Copy out the text under each of the items below word for word, leaving the pictures out of your answer.

*** Opening Exercise data ***

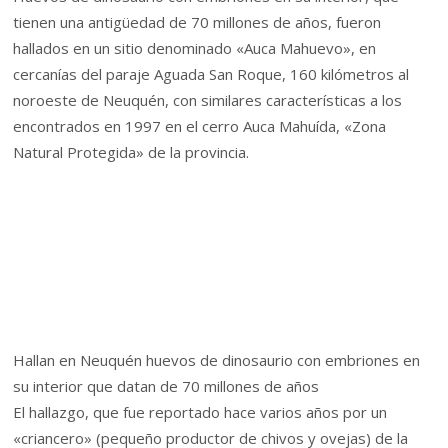
tienen una antigüedad de 70 millones de años, fueron
hallados en un sitio denominado «Auca Mahuevo», en
cercanías del paraje Aguada San Roque, 160 kilómetros al
noroeste de Neuquén, con similares características a los
encontrados en 1997 en el cerro Auca Mahuída, «Zona
Natural Protegida» de la provincia.
Hallan en Neuquén huevos de dinosaurio con embriones en
su interior que datan de 70 millones de años
El hallazgo, que fue reportado hace varios años por un
«criancero» (pequeño productor de chivos y ovejas) de la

*** Closing Exercise data ***

(Result of this task):
tienen una antigüedad de 70 millones de años, fueron
hallados en un sitio denominado «Auca Mahuevo», en
cercanías del paraje Aguada San Roque, 160 kilómetros al
noroeste de Neuquén, con similares características a los
encontrados en 1997 en el cerro Auca Mahuída, «Zona
Natural Protegida» de la provincia.
Hallan en Neuquén huevos de dinosaurio con embriones en
su interior que datan de 70 millones de años
El hallazgo, que fue reportado hace varios años por un
«criancero» (pequeño productor de chivos y ovejas) de la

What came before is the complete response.